Activation of PKA via Asymmetric Allosteric Coupling of Structurally Conserved Cyclic Nucleotide Binding Domains

Abstract

Cyclic nucleotide binding (CNB) domains are universally conserved signaling modules that regulate the activities of diverse protein functions. While high-resolution structures of CNB domains have been available for decades, the energetic and dynamic features that enable the cyclic-nucleotide binding signal to regulate other functional domains have remained less understood.

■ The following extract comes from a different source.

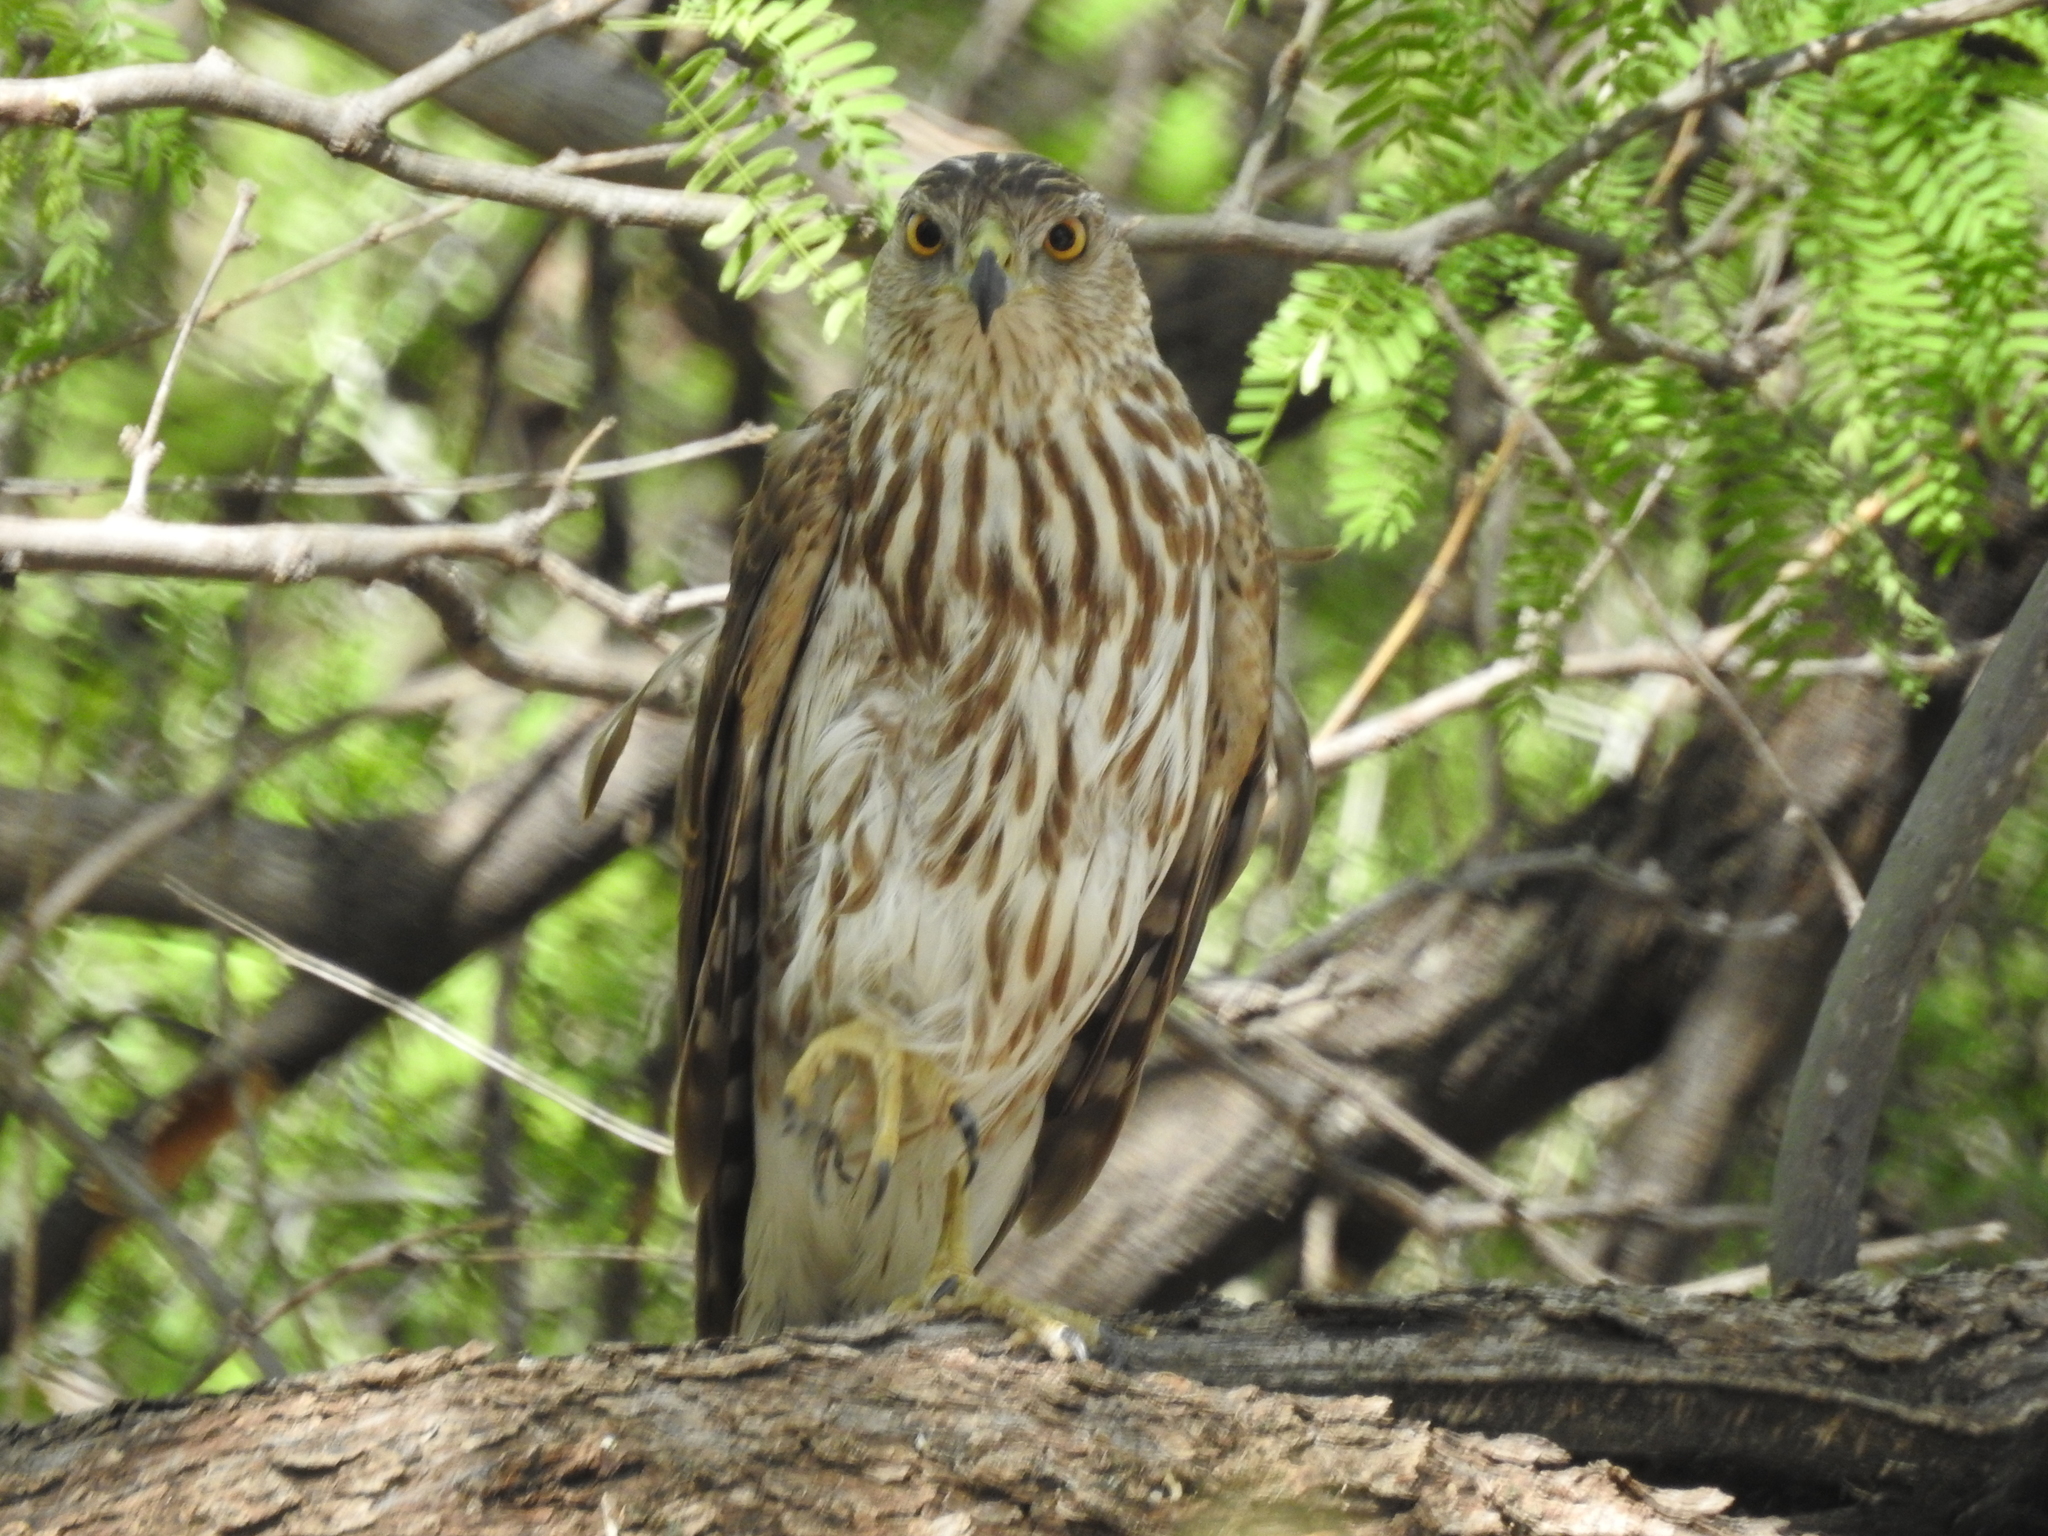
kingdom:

We use optical tweezers and molecular dynamics to monitor the signals transduced by cAMP binding between the two CNB domains of the regulatory subunit of protein kinase A (PKA). By mechanically manipulating the CNB domains either as isolated domains or as part of the regulatory subunit, we dissect the changes in the folding energy landscape associated to cAMP binding. We find that the response of the folding energy landscape to cAMP is asymmetric and domain-specific, resulting in unique but mutually coordinated tasks: one CNB domain initiates cAMP binding and cooperativity, while the other triggers inter-domain interactions that lock the active conformation. Inter-domain interactions occur in a stepwise fashion, beginning in intermediate-liganded states between an apo and a cAMP-bound CNB domain. Moreover, we identify a new cAMP-responsive switch, the N3A motif, whose conformational dynamics, stability and selectively depend on cAMP occupancy, and require intact inter-domain contacts. We propose that this dynamic switch serves as a signaling hub, amplifying the cAMP binding signal during the allosteric activation of PKA. Our single-molecule approach combined with simulations may be readily applicable to investigate other kinases regulated by conserved signaling modules such as SH2, SH3 or PH domains.